Puerto Vallarta es un hervidero de gente día y noche. Todo tipo de vacacionista se da cita aquí: la señora con la camiseta gigante que trae estampado un Piolín con gorrito marinero, el señor con zapatos de vestir y calcetines estirados hasta el inicio de las bermudas, la rubia jubilada enrojecida hasta el dolor porque se quedó dormida al sol, los canadienses que hablan un francés peculiar, los universitarios reventados que vienen con la esperanza de ligarse a una gringa, el turista de medio pelo que alcanzó una reservación en un hotel a cuatro cuadras del mar, y nosotros. Las palabras misteriosas de hoy son: vacaciones, inmovilidad.

II: La quietud

No se sabe a ciencia cierta quién fue el primer individuo que un día salió disfrazado y maquillado a la calle y se plantó en una esquina a convencer a los demás de que su inmovilidad era merecedora de admiración y dinero. El caso es que a la fecha las estatuas vivientes se encuentran por todo el mundo. Se le han querido rastrear orígenes por muchos lados: el teatro Butoh japonés, en el que los desplazamientos extremadamente lentos juegan un rol elemental; disciplinas orientales como el yoga, en el que respiración e inmovilidad son parte importante de la búsqueda interna; y disciplinas escénicas como la mima corpórea, en la que el lenguaje del cuerpo sustituye al habla. Puede ser un poco de todo eso, o puede ser un arte por sí mismo, el caso es que la escultura humana es una manifestación particular, que siempre despierta la admiración y que requiere del ejecutante un alto nivel de concentración, un entrenamiento técnico apropiado para lograr la inmovilidad y cierto grado de descaro para exponerse a la vista de los demás protegido apenas por un maquillaje y un vestuario con el que el actor se convierte en un personaje que va más allá de lo cotidiano.

III: Vallarta

Si algo distingue el Malecón de Puerto Vallarta es su escultura. Todo el paseo que corre a lo largo del mar a la altura del centro de la ciudad está salpicado de obra escultórica de diferentes autores y estilos que le dan una personalidad propia al lugar.
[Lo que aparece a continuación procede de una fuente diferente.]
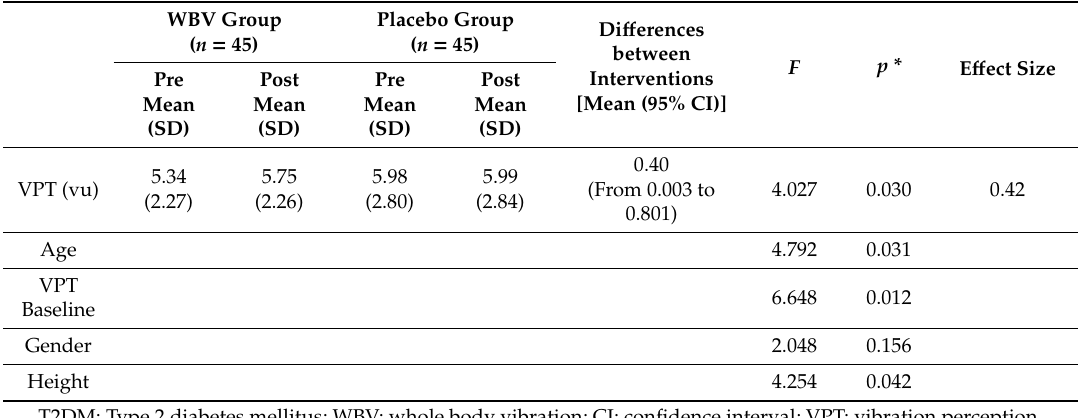
Table 3. E ff ects of a WBV session on the VPT in people with T2DM ( n =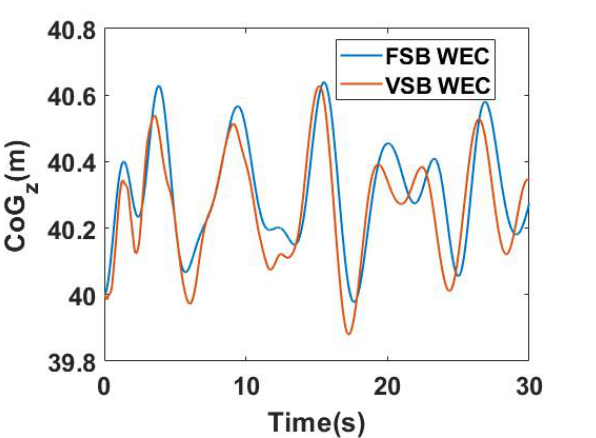
Figure 22. z-directional motion of center of gravity compared between FSB WEC and VSB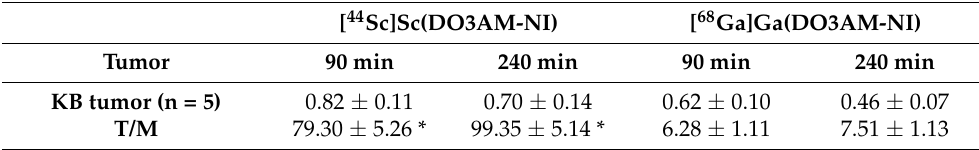
Table 3. Ex vivo evaluation of [ 44 Sc]Sc(DO3AM-NI) and [ 68 Ga]Ga(DO3AM-NI) uptake (%ID/g) in KB tumors 13 ± 1 days after subcutaneous tumor induction. Significance level between the tumor- to-muscle ratios (T/M) of [ 44 Sc]Sc(DO3AM-NI) and [ 68 Ga]Ga(DO3AM-NI) at 90 and 240 min: p ≤ 0.01 (*). %ID/g values are presented as mean ± SD.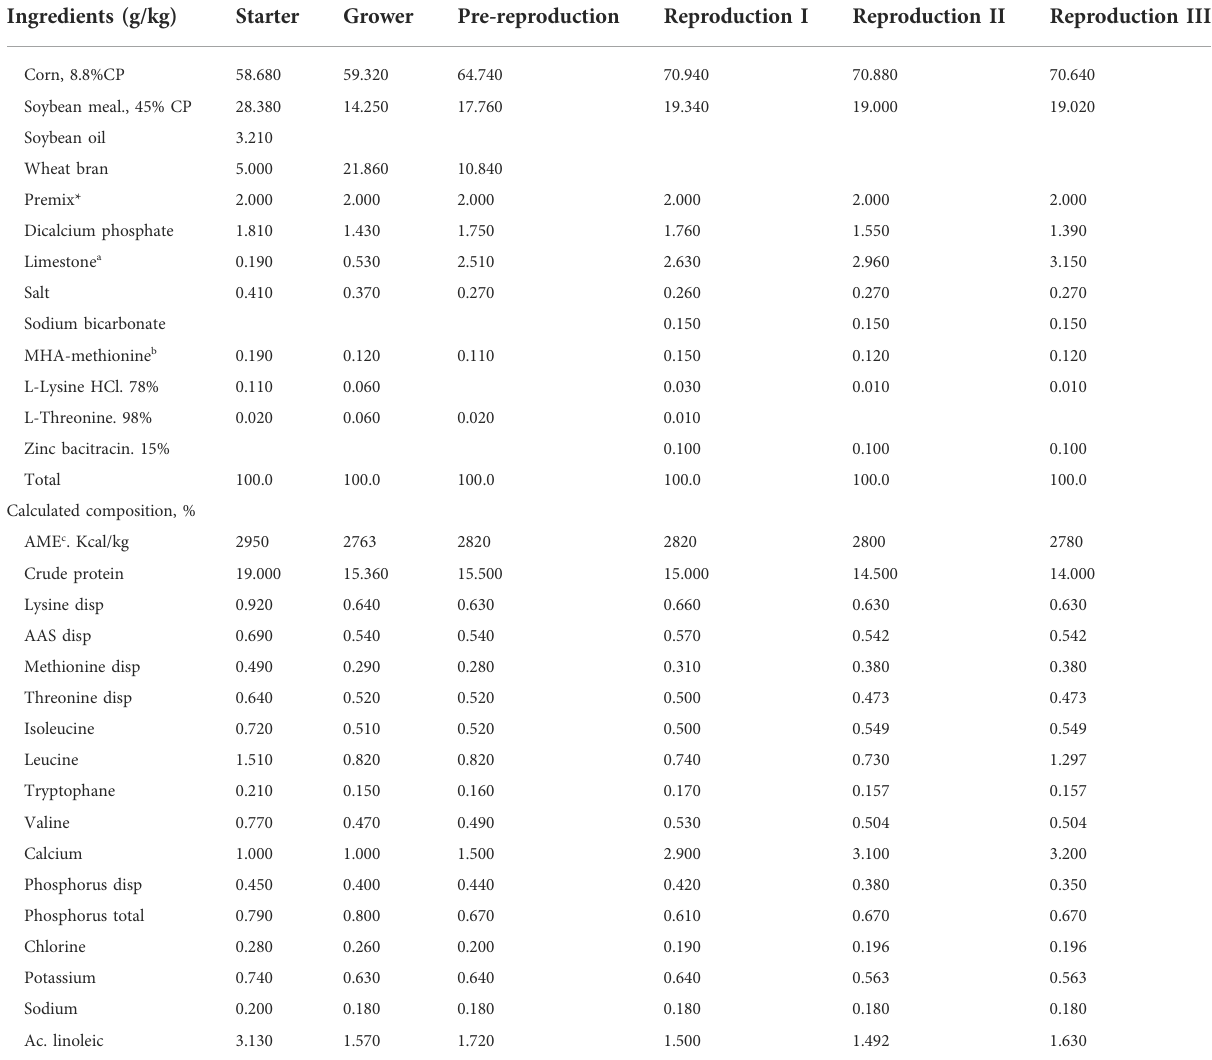
TABLE 1 Composition of the basal diet for all stages of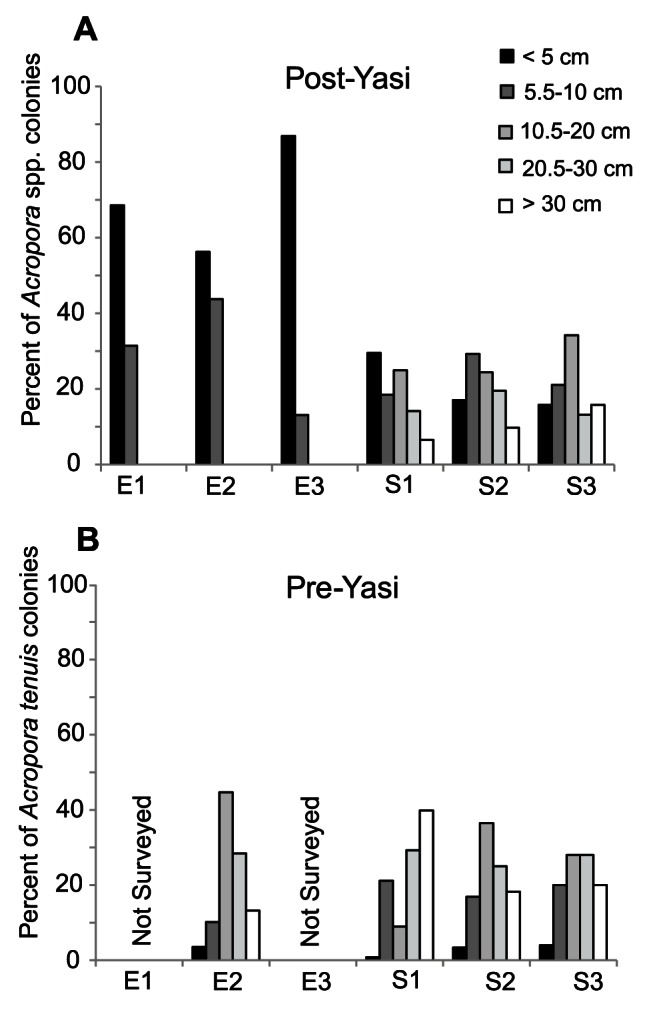
Size frequency distributions of colonies of Acropora in the Palm Islands.
A. Colony size frequency distributions for all species of Acropora at three exposed and three sheltered sites after cyclone Yasi (2011). B. Colony size frequency distributions of Acropora tenuis at one exposed and three sheltered sites before cyclone Yasi (2010).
Desde motivos marinos clásicos, como un hipocampo, al surrealismo de las sillas gigantes de Alejandro Colunga, pasando por variadas representaciones de lo real y lo fantasioso.

A esta colección se piezas de bronce se unen durante semana santa media docena de estatuas humanas que representan a diferentes personajes y que provocan reacciones variadas en la gente: hay una estatua cubierta de lodo marino que ocasionalmente larga discursos sobre el universo y la nada; hay un diablo en zancos que se pasea por aquí y por allá, y a quien le cuesta trabajo estarse quieto si no se apoya en otra escultura real; está el robot que emite sonidos con un silbatito; y están los tres árabes, que a veces son un árabe, un Quijote y un ángel, o que a veces son un mago bicéfalo. El del lodo y el robot son de Vallarta, el diablo viene de Ciudad del Carmen, y los árabes llegamos de Colima.

IV: El mundo desde los ojos de una estatua

Es algo especial el pasar las vacaciones quieto. Mientras alrededor de uno el mundo bebe, liga, juega, grita, baila y se destrampa, uno observa todo desde el silencio de un pedestal. Miles de personas desfilan frente a nosotros y hacen comentarios, nos palpan, nos fotografía, nos videograban. A estas alturas somos protagonistas indolentes de incontables fotos familiares de semana santa 2007. Mientras, adentro se cultiva el silencio y se goza de él. La observación callada tiene sus ventajas, y la gente que cree que nos observa impunemente en realidad está siendo estudiada por la estatua. Nosotros somos todo oidos y todo ojos, aunque la presencia parezca estar en otra parte. La autoconciencia del cuerpo ayuda a mitigar el cansancio y a apaciguar los dolores que vienen con las horas; la paciencia es el arma que se va afilando, lenta y constantemente. El contraste entre la avidez de un mundo que persigue lo innombrable y la quietud consciente de la estatua permite al actor entrever un más allá que se vislumbra como rendijita de luz. Para eso afila uno el arma.